Beautiful stretches of wood create transitions to more comfortable areas, leading you further into the building, making you feel more at home as you stretch away from the showroom. However, complex shapes are set into the pale concrete of the structure to allow light to bounce around into darker corners.
The wood designs owe more to Japanese influences than local – and are mirrored no-where else in Venice. This design language creates some interesting elements which are more prominent when you head upstairs.
It is up here that the real business happens. Broad benches are laid out at standing-desk height to allow people to get their hands on machines. Like downstairs, small offices lead off to the side where salesmen would negotiate their business but are now either empty, stuffed full with storage, or are unlit spaces containing modern Olivetti computers where you can look over the history of the store and browse the internet if you are keen to.
At one end of the top floor is a window that, while looking like an eye staring out over St Mark’s and the rest of Venice, features the most prominent Japanese influence in the structure. It features a sliding wood lattice with another heavier screen for privacy if it needed, all of carefully carved wood with minimal fasteners.
At this end, adding machines are prominently displayed for positioned for demonstrating.
At the other end at the top of the Stairs, there is a lounge and a handful of office suites, along with a garden – this time filled with plants rather than sculpture. Further lattices filter the light coming from the lagoon at the back of the building.

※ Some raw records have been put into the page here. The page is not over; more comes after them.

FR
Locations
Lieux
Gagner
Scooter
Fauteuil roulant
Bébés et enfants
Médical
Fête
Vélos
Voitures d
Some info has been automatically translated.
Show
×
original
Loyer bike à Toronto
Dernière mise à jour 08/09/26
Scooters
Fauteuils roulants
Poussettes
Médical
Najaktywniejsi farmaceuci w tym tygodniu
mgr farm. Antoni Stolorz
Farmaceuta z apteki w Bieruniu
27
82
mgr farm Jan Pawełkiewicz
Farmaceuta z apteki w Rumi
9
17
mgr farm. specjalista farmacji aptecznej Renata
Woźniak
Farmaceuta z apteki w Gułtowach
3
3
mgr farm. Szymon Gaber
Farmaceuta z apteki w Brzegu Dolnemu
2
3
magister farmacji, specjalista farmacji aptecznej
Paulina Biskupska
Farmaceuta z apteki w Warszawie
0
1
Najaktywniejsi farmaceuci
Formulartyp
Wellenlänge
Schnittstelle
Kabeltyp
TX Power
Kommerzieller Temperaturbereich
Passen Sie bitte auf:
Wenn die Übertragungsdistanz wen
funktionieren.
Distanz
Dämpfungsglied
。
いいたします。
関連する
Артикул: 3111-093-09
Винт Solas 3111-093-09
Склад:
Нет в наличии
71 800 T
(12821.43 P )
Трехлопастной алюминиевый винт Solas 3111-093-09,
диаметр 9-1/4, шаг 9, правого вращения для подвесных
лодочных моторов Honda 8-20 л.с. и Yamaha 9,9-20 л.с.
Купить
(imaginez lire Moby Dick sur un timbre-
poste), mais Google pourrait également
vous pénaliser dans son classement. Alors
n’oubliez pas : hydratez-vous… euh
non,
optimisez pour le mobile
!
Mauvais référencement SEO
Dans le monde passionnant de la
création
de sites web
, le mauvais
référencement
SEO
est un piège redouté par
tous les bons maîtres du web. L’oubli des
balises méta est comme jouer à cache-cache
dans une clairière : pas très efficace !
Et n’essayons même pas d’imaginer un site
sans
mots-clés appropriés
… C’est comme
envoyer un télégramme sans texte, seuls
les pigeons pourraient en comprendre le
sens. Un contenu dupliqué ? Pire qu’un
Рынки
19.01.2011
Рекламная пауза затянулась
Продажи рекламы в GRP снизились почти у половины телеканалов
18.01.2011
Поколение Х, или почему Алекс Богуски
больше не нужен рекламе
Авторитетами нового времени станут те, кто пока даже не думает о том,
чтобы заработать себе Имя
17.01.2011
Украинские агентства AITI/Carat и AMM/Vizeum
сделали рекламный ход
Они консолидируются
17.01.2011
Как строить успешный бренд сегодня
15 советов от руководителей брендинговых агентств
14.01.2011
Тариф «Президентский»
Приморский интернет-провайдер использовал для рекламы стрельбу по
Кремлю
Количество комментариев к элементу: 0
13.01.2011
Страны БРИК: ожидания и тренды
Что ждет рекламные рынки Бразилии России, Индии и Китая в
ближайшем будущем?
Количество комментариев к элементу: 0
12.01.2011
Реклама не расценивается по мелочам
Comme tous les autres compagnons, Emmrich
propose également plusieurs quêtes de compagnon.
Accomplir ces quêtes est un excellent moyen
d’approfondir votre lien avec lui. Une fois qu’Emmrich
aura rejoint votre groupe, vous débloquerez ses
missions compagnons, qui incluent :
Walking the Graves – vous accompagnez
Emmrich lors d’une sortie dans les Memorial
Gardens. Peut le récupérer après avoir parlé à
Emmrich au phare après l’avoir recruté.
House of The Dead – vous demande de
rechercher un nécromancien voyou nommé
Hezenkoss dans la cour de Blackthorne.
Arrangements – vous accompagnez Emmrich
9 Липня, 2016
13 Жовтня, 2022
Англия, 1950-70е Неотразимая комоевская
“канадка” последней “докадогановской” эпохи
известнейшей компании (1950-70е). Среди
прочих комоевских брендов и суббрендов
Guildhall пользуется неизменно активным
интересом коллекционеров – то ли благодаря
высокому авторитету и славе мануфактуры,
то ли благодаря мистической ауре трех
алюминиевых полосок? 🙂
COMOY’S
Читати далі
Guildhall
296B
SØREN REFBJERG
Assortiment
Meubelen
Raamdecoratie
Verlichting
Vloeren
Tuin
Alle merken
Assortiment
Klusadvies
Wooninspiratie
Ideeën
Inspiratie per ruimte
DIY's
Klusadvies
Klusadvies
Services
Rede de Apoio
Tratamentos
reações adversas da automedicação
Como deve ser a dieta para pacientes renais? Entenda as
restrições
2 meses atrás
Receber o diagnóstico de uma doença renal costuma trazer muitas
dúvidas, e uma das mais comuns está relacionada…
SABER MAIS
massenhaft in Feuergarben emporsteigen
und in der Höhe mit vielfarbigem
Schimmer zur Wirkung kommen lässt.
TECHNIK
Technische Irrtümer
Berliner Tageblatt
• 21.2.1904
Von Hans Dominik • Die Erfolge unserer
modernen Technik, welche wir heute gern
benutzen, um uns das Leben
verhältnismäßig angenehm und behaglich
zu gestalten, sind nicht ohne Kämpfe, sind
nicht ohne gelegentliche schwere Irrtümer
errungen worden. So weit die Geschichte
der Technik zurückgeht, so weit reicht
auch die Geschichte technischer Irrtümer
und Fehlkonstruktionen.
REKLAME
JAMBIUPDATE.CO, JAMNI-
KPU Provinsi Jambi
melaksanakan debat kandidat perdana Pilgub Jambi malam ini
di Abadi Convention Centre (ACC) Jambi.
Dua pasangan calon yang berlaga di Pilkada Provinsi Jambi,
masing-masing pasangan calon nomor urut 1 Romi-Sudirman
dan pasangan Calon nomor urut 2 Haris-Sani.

This showroom is an incredible artefact of mid-century modern design, and an important piece of preserved typewriter history. Often as collectors we focus on the typewriters themselves, with very little representation from the world that they existed in. Here you can almost feel the ghosts of the businessmen holidaying in Venice, opting for a moment to evaluate equipment purchases for their offices. Or perhaps travelling writers and journalists dropping in to a store amongst the high-fashion fronts looking for an elegant and graceful machine to replace the old hacker they have.
Amongst the fashion houses, it seems almost strange to have such a showroom. But then again… There are plenty of icons of fashion who have been seen with a crafty yet sexy Olivetti.